* Work to do
Reproduce every naming line in the data word for word, and leave the pictures out of your answer.

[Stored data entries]
-- BEGIN --

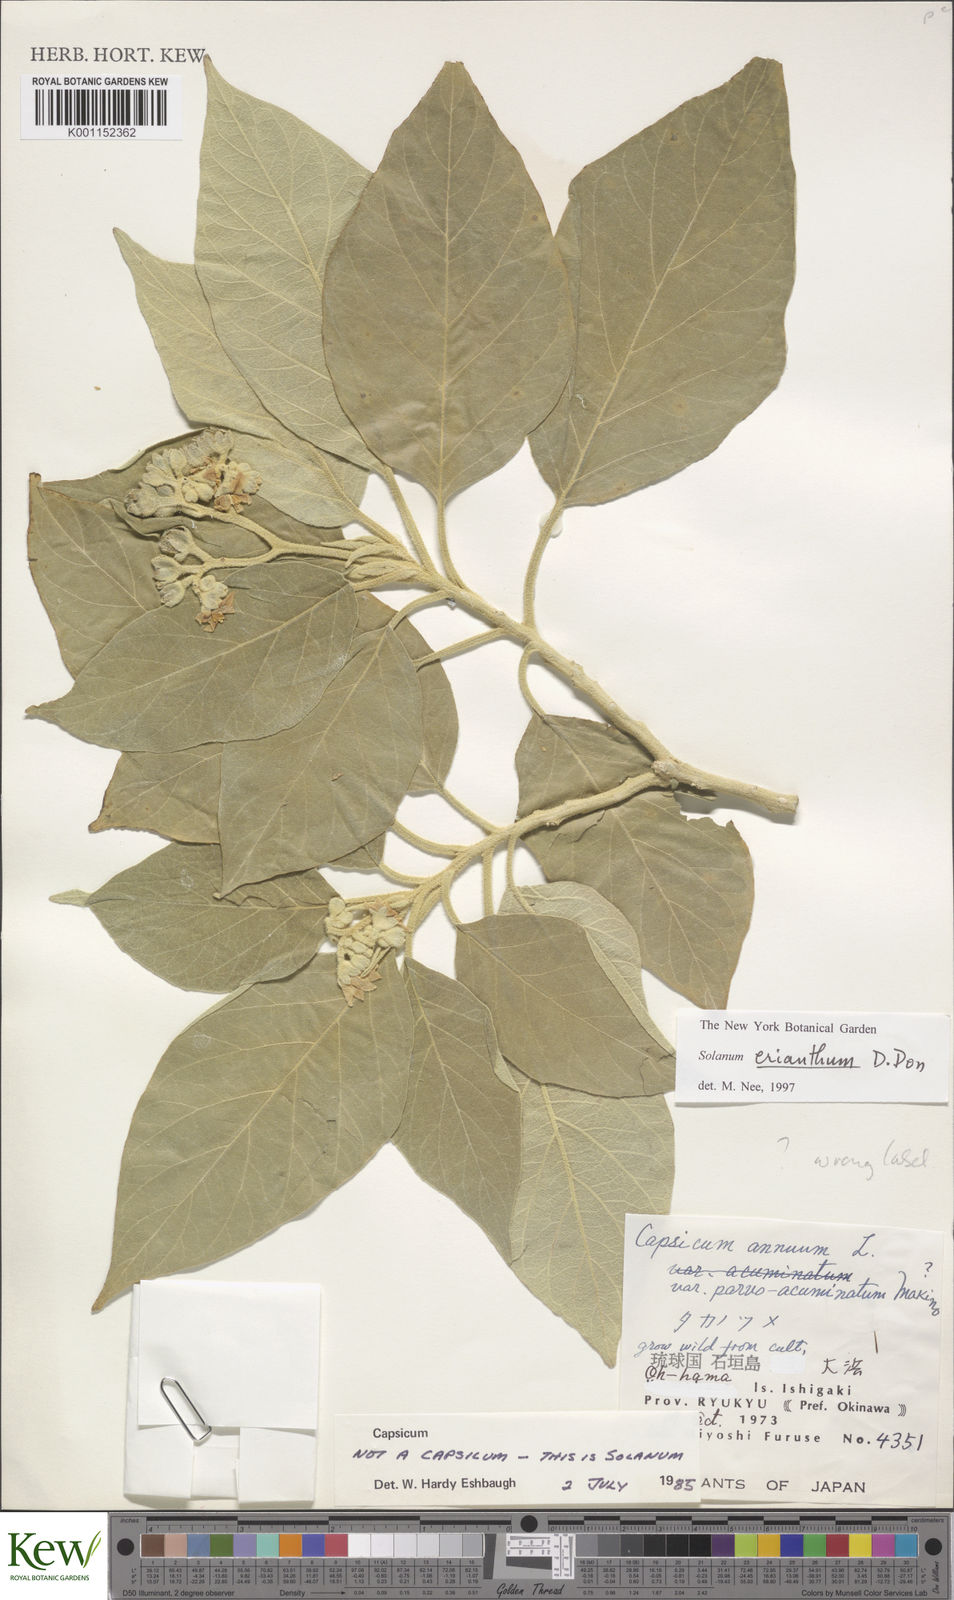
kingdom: Plantae
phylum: Tracheophyta
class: Magnoliopsida
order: Solanales
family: Solanaceae
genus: Solanum
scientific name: Solanum erianthum
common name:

-- END --

* Result
kingdom: Plantae
phylum: Tracheophyta
class: Magnoliopsida
order: Solanales
family: Solanaceae
genus: Solanum
scientific name: Solanum erianthum
common name:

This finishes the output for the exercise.